Se ha invocado que deformaciones culturales han dado lugar a modelos de educación basados en la corrección, lo que ha llevado a normalizar las llamadas microviolencias (zamarreo, chirlo, coscorrón, mechoneo, penitencia, rincón, privar del recreo. denigrar, insultar, gritar, humillar), todos estos ejemplos están muy lejos de criar, educar, enseñar y crecer dentro de un ámbito respetuoso de los derechos humanos. La formación y educación de la persona humana, desde su más temprana edad, no admite tratos degradantes.
El interés superior de niñas y niños, el derecho a una vida digna y al desarrollo, el derecho a ser oídos y que su opinión sea tenida en cuenta y la no discriminación son los cuatro principios que el Estado Argentino ha asumido como piso mínimo a garantizar.

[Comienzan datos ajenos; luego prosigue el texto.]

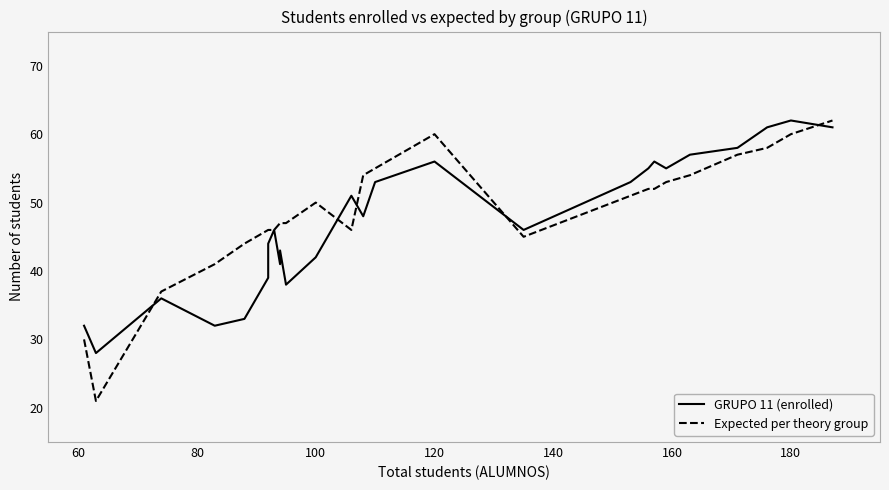

How many series are shown in this chart?

2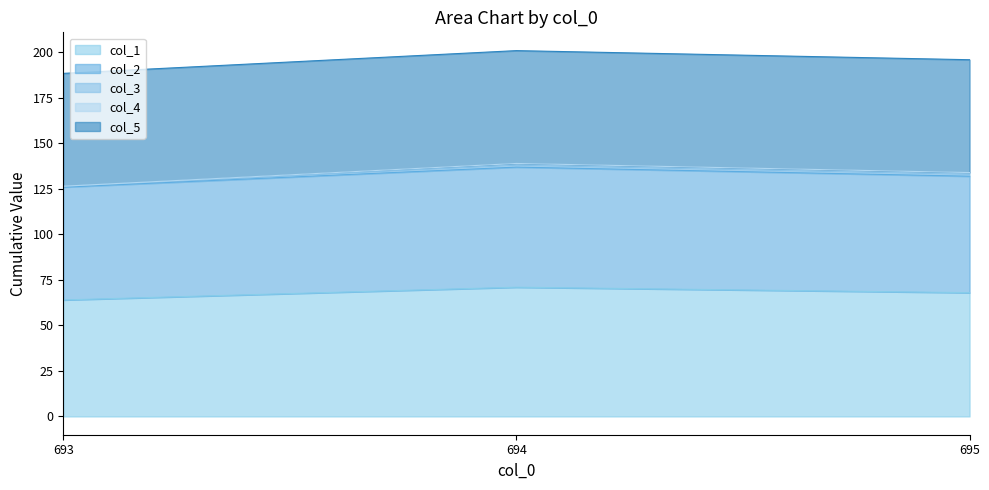

Is it true that col_1 equals 120.0 at 695?

False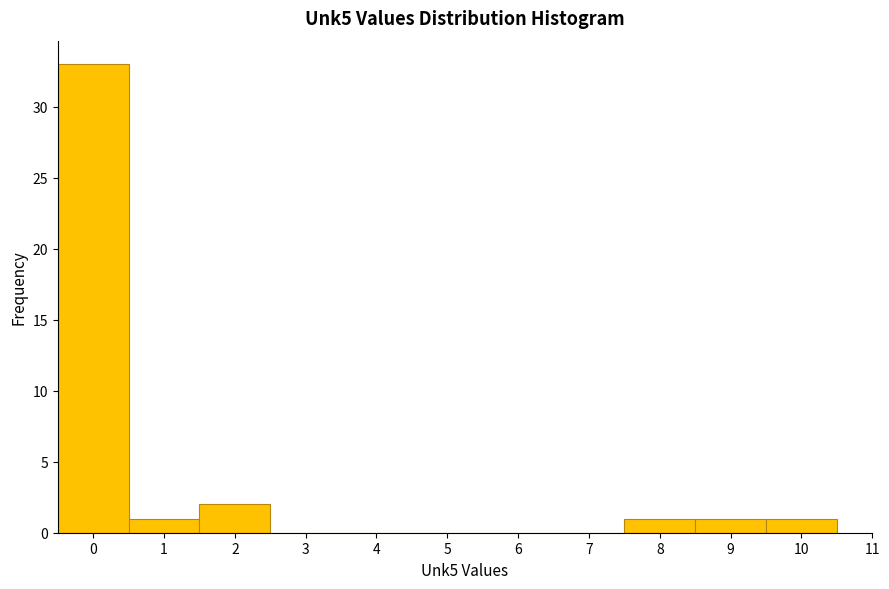

Reading left to right, transcribe this chart: for each bar, give the range it covers on the x-axis and its height. The values are not printed on the chart, so give them approximately, as read against the axis.

-0.5 to 0.5: 33
0.5 to 1.5: 1
1.5 to 2.5: 2
2.5 to 3.5: 0
3.5 to 4.5: 0
4.5 to 5.5: 0
5.5 to 6.5: 0
6.5 to 7.5: 0
7.5 to 8.5: 1
8.5 to 9.5: 1
9.5 to 10.5: 1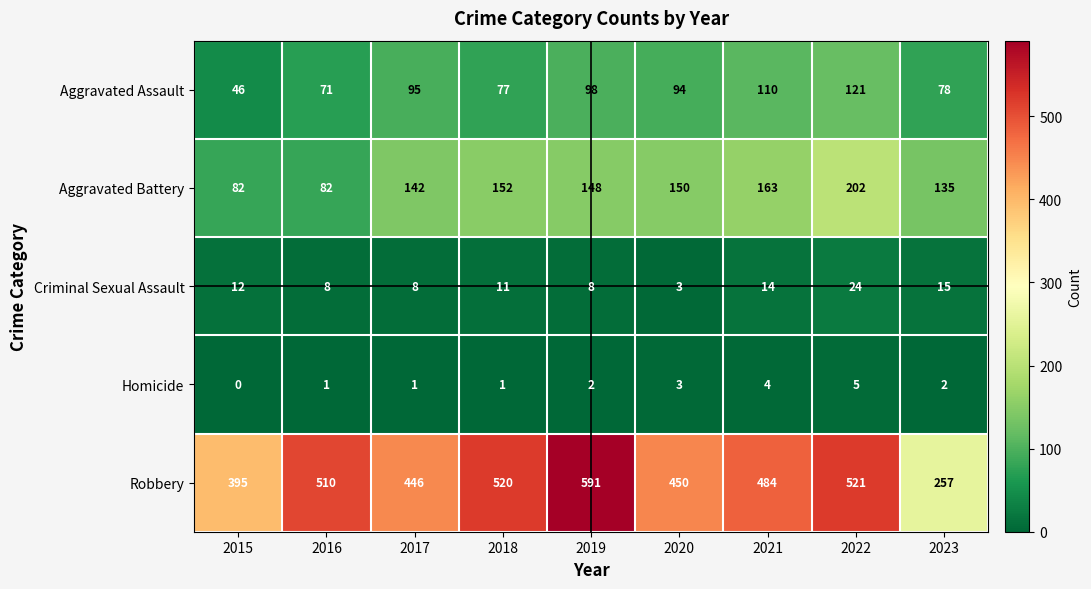

Which category has the lowest value across all series?

2015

Ante esta situación tenemos la obligación de visibilizar las violencias contra las niñas, niños y adolescentes. El mundo adulto debe ser capaz de detectar a tiempo estas violaciones a sus derechos, pero también muchas veces es llegar tarde. Ellas y ellos no solo necesitan de nuestra reacción, sino que requieren fundamentalmente que no se naturalice su padecimiento cuando son objeto de la violencia y la crueldad.
El maltrato familiar o institucional, también se produce por omisión, y comienza por no escuchar al niño, niña o adolescente que nos advierte lo que le está sucediendo.
Hay que apreciar la palabra de las y los niños, darle valor, tomar esa voz seriamente. De ello somos responsables todas y todos, las familias, la sociedad y también los organismos administrativos y judiciales. El derecho a ser oídos les permite ejercer su ciudadanía.
Se trata de escuchar a cada una, a cado uno, cada vez que con sus palabras y a veces con sus silencios nos dicen al oído «trátame bien«.